"Harry, do you remember our serenade at the residence, after they returned from Washington the first time?"

"No," answered Rice, "I remember, but I wasn't there. We played a game somewhere that day and I stayed over and missed the fun."

"Tell us about it, Ralph," said Duncan, as he emptied the cubes of cheese into the chafing-dish.

"Well, you see," said Shirlock, unbraiding himself from two affectionate under-classmen on the couch and sitting up in the light, "the story really begins with the first football game, which came off in the spring of '92, and was ours, as every Freshman can tell you, even though he doesn't know just what is meant by 'Pioneers.' The day of the game, Whittemore, the captain, got a telegram from Washington wishing us luck in our first encounter, and that afternoon we sent back answer in much the same style that Cæsar used on one occasion—I suppose the little man to my left here can give me the Latin words?" he added, rumpling the hair of a horizontal Freshman.

"Not long afterward the Senator and Mrs.

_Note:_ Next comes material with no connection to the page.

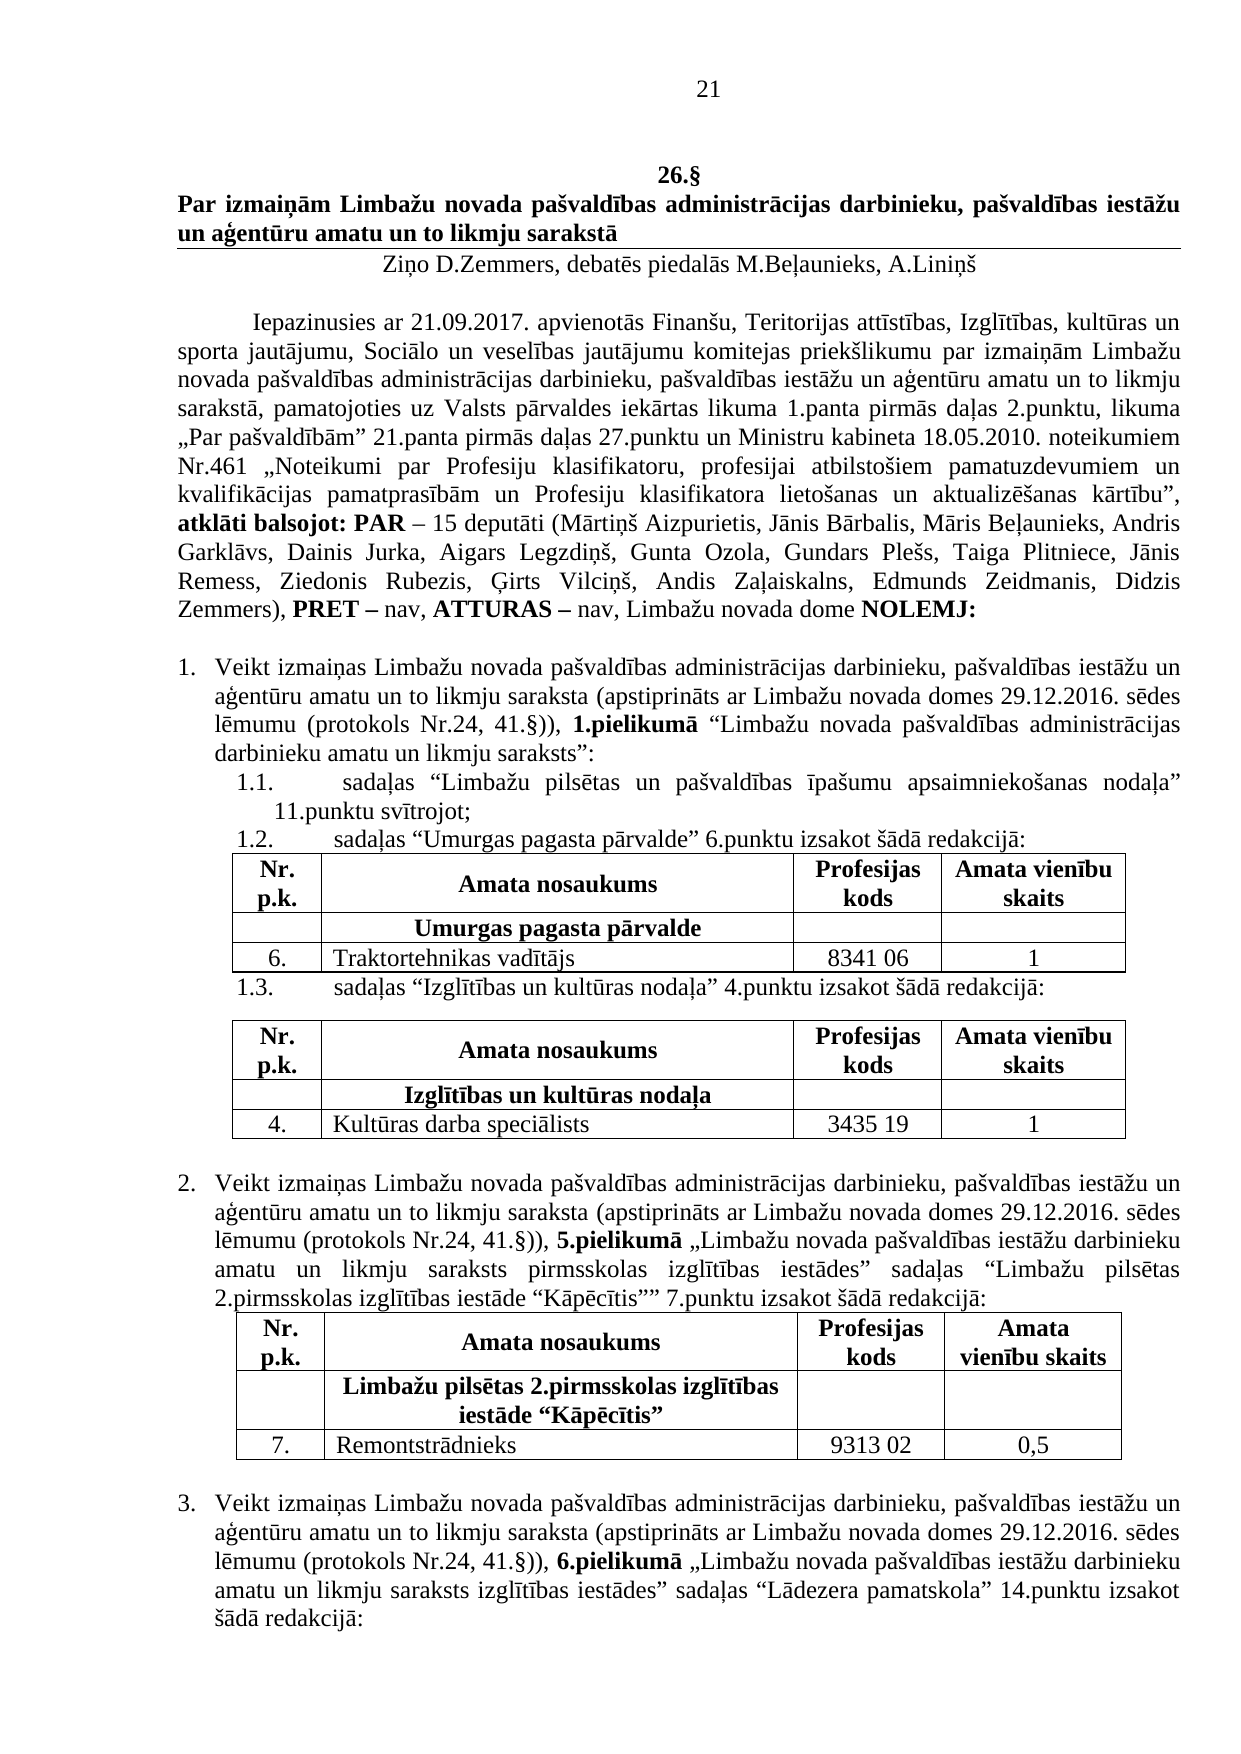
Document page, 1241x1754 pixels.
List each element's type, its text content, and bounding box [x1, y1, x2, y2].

Stanford came back from the East and someone over in the Hall proposed that we give them a welcome home. We could get a bigger demonstration there in those days than you can now, I'll bet; you know everybody who was anybody at all lived in Encina then; that was the center of the College life, politics began and grew up there, and it was over there in the old lobby that we started the Stanford spirit. Things were great, that first year. It's all right enough here by our own fireside, with our own little gang, but I tell you honestly if things could have lasted as they were that first year, I wouldn't have wanted to come over here. We were all together, right in line for everything, wise or foolish."

"It was the student body then, all right," put in Rice, "and we had the Faculty with us too whether we were around the gridiron, where they first had it, east of the cinder path, you know, learning the yell and incidentally getting the team into condition for that 14-10, or whether we were crawling by our lonelies through the fence over in the vineyard."

"The days of grapes,
The days of scrapes,"

sang Pellams from the piano.

"Were there any profs on that flat-car?" interrupted Duncan. He had come into College while a memory of that pioneer adventure yet lingered.

"It's unkind to remind us of that affair! No, I don't think there were. The Faculty had their fun later, and we put mourning wreaths on several chairs in the dining-room."